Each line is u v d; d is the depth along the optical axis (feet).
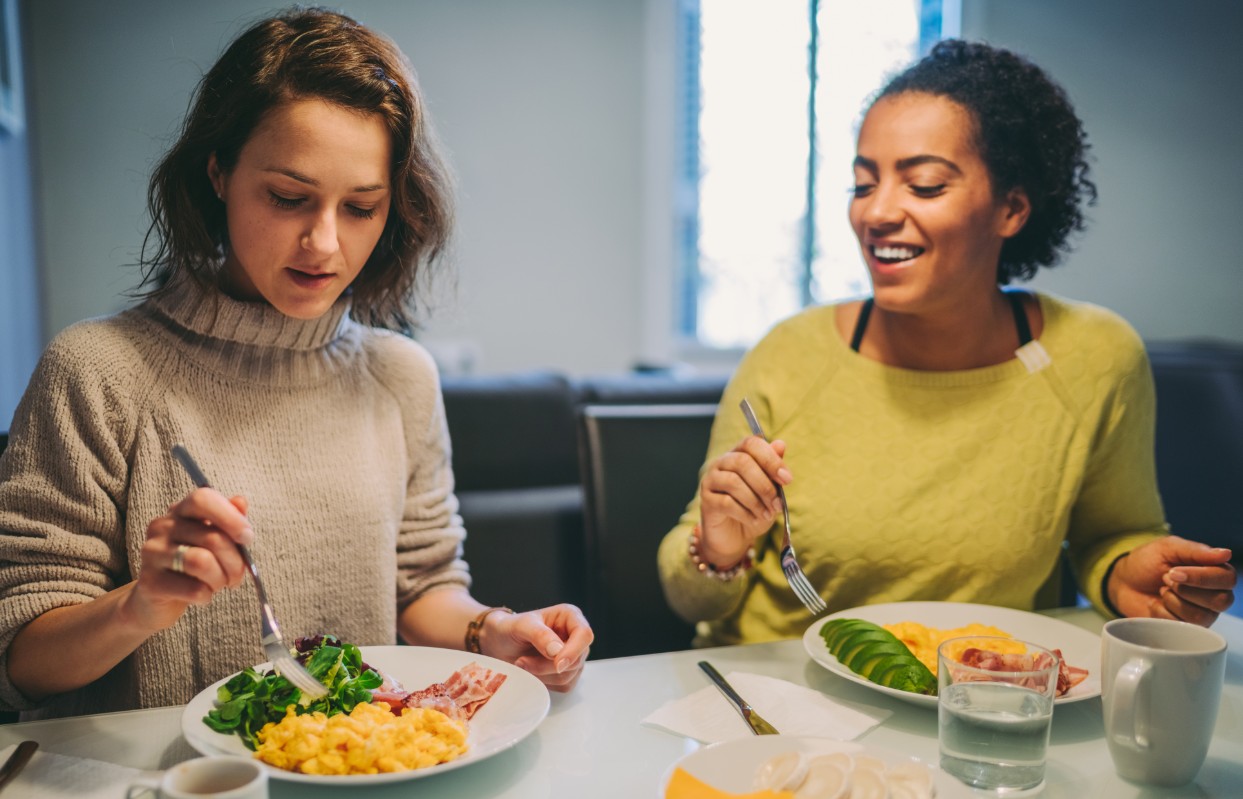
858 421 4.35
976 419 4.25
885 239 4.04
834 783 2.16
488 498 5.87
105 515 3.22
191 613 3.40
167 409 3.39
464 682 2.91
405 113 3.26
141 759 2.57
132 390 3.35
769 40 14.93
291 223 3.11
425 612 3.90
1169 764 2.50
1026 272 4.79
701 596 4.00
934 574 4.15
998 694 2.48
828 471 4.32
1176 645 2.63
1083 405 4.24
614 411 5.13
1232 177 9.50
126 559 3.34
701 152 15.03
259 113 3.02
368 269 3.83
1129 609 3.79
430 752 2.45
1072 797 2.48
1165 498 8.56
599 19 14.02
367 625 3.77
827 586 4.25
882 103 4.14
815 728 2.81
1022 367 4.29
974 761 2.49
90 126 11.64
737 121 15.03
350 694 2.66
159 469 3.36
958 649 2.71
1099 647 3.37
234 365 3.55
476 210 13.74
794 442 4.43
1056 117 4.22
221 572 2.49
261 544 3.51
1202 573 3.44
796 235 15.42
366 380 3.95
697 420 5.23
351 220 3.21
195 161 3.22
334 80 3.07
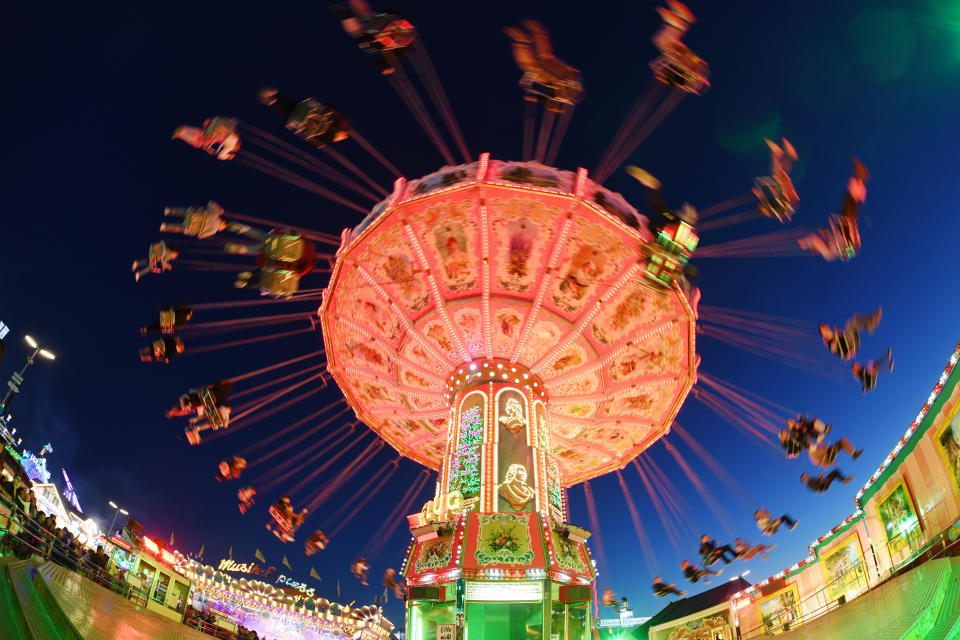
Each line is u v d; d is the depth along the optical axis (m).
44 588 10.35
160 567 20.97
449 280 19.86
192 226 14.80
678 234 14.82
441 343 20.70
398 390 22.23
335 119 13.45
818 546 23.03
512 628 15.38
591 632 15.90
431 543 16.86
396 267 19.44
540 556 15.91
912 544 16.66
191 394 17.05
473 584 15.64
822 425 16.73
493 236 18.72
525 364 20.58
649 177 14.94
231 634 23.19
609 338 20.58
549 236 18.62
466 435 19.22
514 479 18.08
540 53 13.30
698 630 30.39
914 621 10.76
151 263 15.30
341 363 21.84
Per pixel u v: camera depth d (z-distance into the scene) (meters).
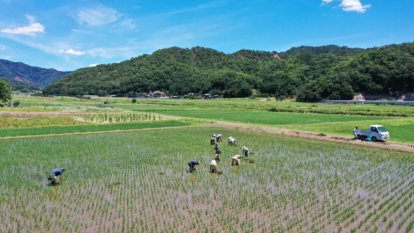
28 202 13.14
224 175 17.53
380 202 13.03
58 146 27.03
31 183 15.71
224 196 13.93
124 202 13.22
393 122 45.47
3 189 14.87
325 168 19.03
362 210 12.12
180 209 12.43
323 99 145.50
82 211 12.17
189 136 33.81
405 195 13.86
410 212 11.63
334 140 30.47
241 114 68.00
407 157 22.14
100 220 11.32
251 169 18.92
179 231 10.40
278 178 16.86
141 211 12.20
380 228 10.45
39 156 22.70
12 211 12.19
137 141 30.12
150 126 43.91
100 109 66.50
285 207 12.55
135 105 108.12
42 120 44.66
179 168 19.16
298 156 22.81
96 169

Directions:
For the listing above, find how many lines hold the word "Each". Only the number should be written.

The answer:
2